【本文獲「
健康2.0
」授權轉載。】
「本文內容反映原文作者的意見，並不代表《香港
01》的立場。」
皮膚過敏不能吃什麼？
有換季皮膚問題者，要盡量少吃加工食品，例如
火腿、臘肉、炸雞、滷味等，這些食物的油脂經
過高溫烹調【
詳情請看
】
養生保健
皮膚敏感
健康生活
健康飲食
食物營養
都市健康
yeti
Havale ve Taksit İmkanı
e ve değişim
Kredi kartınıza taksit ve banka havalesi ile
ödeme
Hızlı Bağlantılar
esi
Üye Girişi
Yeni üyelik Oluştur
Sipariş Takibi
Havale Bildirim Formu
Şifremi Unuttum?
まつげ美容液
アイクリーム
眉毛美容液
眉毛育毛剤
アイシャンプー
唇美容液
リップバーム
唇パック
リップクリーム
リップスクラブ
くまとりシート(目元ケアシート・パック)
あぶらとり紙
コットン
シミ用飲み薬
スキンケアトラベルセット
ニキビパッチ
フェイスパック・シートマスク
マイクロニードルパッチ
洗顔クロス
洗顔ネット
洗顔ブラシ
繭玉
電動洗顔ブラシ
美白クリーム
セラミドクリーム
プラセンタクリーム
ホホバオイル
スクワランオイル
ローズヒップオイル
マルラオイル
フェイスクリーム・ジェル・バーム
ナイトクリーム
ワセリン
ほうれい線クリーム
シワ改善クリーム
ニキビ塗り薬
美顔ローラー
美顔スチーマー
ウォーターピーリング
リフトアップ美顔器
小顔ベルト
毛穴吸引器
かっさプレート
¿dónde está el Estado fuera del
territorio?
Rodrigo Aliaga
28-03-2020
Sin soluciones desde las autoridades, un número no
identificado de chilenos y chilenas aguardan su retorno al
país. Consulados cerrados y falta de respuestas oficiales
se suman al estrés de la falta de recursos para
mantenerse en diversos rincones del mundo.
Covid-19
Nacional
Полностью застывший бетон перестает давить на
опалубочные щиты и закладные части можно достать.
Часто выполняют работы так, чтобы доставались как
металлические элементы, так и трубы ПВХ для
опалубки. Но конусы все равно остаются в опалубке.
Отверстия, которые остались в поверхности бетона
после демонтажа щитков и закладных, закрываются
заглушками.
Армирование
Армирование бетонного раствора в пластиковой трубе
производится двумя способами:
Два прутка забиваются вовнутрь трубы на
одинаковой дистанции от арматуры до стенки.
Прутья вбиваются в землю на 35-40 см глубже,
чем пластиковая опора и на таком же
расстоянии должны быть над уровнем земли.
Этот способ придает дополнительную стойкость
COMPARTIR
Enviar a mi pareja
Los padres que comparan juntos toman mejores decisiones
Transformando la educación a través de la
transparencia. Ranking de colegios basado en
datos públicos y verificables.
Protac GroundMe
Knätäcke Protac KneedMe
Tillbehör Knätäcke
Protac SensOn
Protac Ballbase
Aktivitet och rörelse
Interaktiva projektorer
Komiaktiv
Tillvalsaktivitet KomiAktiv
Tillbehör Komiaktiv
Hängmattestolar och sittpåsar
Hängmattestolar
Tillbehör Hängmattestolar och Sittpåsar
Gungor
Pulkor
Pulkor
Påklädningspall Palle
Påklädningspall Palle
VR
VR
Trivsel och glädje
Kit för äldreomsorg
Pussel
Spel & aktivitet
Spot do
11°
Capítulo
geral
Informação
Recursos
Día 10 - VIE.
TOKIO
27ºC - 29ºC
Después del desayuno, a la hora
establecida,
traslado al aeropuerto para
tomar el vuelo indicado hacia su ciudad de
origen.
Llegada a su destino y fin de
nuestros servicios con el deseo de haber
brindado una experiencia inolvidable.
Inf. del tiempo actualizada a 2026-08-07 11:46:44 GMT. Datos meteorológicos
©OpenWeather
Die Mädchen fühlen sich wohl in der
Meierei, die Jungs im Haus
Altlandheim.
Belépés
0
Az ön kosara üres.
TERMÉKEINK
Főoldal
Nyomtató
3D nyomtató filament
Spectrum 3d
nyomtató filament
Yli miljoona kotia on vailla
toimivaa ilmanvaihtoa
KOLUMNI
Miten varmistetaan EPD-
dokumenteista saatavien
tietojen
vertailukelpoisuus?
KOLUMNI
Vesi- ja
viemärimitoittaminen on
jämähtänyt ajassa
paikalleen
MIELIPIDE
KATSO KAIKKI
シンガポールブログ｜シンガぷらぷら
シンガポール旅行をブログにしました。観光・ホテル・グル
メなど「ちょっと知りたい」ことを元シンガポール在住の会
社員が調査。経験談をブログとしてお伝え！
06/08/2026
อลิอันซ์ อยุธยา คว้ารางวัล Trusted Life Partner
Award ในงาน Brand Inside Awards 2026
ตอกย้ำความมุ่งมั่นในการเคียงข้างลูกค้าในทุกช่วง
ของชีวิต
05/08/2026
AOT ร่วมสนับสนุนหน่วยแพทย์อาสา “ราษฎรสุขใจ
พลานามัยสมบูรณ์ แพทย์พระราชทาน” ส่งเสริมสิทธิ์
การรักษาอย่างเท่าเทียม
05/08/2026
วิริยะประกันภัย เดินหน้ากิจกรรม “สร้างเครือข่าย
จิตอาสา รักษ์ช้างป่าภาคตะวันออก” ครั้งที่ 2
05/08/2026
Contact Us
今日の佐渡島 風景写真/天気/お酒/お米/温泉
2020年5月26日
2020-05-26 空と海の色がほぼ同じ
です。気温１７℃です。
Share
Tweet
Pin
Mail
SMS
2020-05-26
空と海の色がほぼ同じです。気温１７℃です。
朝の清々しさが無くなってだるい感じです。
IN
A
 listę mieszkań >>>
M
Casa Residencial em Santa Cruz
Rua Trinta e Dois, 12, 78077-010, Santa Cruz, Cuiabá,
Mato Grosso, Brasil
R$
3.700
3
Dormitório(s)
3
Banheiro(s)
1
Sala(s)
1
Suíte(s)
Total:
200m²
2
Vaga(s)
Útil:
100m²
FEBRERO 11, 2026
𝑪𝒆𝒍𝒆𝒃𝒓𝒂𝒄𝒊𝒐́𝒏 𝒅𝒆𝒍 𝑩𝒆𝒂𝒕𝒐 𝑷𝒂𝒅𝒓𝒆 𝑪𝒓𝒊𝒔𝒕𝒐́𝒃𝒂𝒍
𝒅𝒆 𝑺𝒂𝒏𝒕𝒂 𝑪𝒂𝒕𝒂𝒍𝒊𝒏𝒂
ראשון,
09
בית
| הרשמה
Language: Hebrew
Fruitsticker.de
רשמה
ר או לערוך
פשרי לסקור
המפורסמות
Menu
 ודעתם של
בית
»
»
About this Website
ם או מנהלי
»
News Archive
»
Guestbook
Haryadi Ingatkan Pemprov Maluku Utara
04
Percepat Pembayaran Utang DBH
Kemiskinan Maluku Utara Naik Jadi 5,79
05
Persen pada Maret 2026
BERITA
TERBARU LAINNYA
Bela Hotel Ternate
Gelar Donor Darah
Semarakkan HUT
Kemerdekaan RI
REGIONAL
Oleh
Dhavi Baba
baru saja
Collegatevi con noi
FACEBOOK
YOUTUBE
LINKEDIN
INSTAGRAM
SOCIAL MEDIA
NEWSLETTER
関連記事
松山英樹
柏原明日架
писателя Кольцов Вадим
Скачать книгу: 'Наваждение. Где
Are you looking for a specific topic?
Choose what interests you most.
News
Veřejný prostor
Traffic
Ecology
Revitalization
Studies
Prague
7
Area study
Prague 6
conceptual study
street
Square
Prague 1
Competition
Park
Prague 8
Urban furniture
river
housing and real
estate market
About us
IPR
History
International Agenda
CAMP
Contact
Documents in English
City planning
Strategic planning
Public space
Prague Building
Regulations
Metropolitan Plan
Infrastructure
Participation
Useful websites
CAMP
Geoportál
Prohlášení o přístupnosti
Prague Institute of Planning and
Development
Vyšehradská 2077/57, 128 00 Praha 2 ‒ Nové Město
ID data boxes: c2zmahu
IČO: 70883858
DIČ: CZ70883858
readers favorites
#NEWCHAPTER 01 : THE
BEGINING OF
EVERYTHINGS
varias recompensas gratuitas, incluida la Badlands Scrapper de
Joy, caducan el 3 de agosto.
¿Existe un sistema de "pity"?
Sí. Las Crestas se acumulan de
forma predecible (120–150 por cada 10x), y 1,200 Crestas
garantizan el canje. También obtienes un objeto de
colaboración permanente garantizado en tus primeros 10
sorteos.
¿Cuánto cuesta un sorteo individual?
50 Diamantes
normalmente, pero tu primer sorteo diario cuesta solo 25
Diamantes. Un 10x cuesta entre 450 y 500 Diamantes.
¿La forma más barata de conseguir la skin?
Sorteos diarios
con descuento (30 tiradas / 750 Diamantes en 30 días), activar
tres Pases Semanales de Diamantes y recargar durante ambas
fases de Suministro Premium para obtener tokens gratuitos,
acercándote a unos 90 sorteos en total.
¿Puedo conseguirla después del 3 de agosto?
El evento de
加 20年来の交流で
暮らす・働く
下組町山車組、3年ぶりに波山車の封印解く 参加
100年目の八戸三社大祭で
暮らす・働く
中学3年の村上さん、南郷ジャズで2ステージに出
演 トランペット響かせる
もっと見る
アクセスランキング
##########
Reproduce the rows from the beginning through the line containing "Полностью застывший бетон перестает давить на", substituting "Internacional" for "Nacional" and leaving everything else unchanged.

【本文獲「
健康2.0
」授權轉載。】
「本文內容反映原文作者的意見，並不代表《香港
01》的立場。」
皮膚過敏不能吃什麼？
有換季皮膚問題者，要盡量少吃加工食品，例如
火腿、臘肉、炸雞、滷味等，這些食物的油脂經
過高溫烹調【
詳情請看
】
養生保健
皮膚敏感
健康生活
健康飲食
食物營養
都市健康
yeti
Havale ve Taksit İmkanı
e ve değişim
Kredi kartınıza taksit ve banka havalesi ile
ödeme
Hızlı Bağlantılar
esi
Üye Girişi
Yeni üyelik Oluştur
Sipariş Takibi
Havale Bildirim Formu
Şifremi Unuttum?
まつげ美容液
アイクリーム
眉毛美容液
眉毛育毛剤
アイシャンプー
唇美容液
リップバーム
唇パック
リップクリーム
リップスクラブ
くまとりシート(目元ケアシート・パック)
あぶらとり紙
コットン
シミ用飲み薬
スキンケアトラベルセット
ニキビパッチ
フェイスパック・シートマスク
マイクロニードルパッチ
洗顔クロス
洗顔ネット
洗顔ブラシ
繭玉
電動洗顔ブラシ
美白クリーム
セラミドクリーム
プラセンタクリーム
ホホバオイル
スクワランオイル
ローズヒップオイル
マルラオイル
フェイスクリーム・ジェル・バーム
ナイトクリーム
ワセリン
ほうれい線クリーム
シワ改善クリーム
ニキビ塗り薬
美顔ローラー
美顔スチーマー
ウォーターピーリング
リフトアップ美顔器
小顔ベルト
毛穴吸引器
かっさプレート
¿dónde está el Estado fuera del
territorio?
Rodrigo Aliaga
28-03-2020
Sin soluciones desde las autoridades, un número no
identificado de chilenos y chilenas aguardan su retorno al
país. Consulados cerrados y falta de respuestas oficiales
se suman al estrés de la falta de recursos para
mantenerse en diversos rincones del mundo.
Covid-19
Internacional
Полностью застывший бетон перестает давить на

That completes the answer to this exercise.